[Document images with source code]
* * *

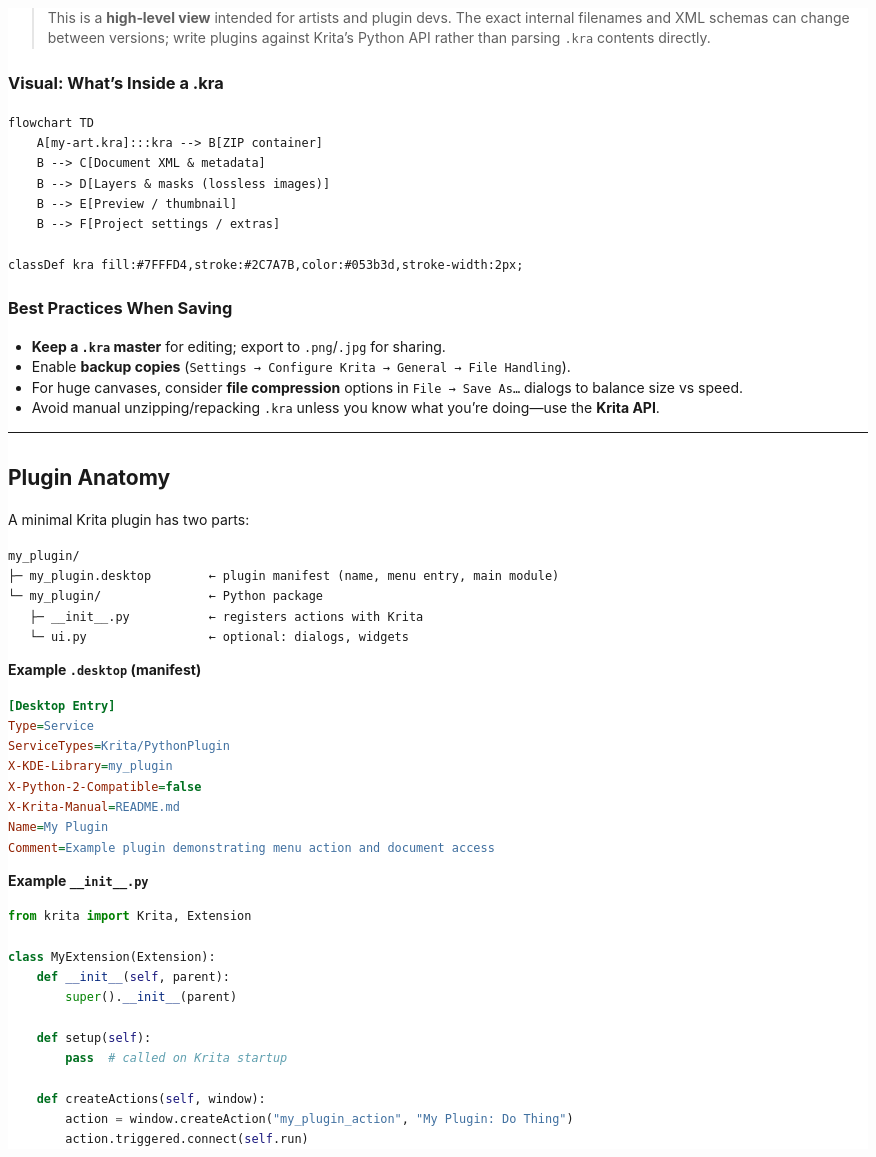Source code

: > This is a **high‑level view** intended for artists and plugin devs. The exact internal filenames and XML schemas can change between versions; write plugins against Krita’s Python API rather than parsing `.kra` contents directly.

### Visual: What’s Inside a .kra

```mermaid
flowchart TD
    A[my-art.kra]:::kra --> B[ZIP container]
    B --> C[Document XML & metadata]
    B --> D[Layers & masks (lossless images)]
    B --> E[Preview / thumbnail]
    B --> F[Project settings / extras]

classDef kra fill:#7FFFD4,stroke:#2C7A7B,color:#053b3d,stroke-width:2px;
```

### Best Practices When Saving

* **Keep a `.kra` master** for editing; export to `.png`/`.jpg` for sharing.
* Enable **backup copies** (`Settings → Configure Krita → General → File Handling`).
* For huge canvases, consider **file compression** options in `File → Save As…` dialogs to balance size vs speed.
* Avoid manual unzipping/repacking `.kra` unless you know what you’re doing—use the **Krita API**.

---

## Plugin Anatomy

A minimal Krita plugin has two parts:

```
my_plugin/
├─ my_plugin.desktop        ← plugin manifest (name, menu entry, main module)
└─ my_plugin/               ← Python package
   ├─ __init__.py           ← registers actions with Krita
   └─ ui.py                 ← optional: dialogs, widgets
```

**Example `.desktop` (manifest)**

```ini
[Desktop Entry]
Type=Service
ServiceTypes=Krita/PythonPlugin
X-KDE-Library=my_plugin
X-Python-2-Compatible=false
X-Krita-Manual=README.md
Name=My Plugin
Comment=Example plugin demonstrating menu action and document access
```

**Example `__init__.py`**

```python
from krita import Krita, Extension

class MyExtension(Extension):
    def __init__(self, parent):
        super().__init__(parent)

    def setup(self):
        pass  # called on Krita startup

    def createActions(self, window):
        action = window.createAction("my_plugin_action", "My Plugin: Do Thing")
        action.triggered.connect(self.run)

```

* * *

### [WHAT IS BEING ASKED]
Write out exactly and only the lines that run from the start of the data above through the line containing "### Visual: What’s Inside a .kra", leaving the pictures out.

### [ANSWER SPACE]
Source code

: > This is a **high‑level view** intended for artists and plugin devs. The exact internal filenames and XML schemas can change between versions; write plugins against Krita’s Python API rather than parsing `.kra` contents directly.

### Visual: What’s Inside a .kra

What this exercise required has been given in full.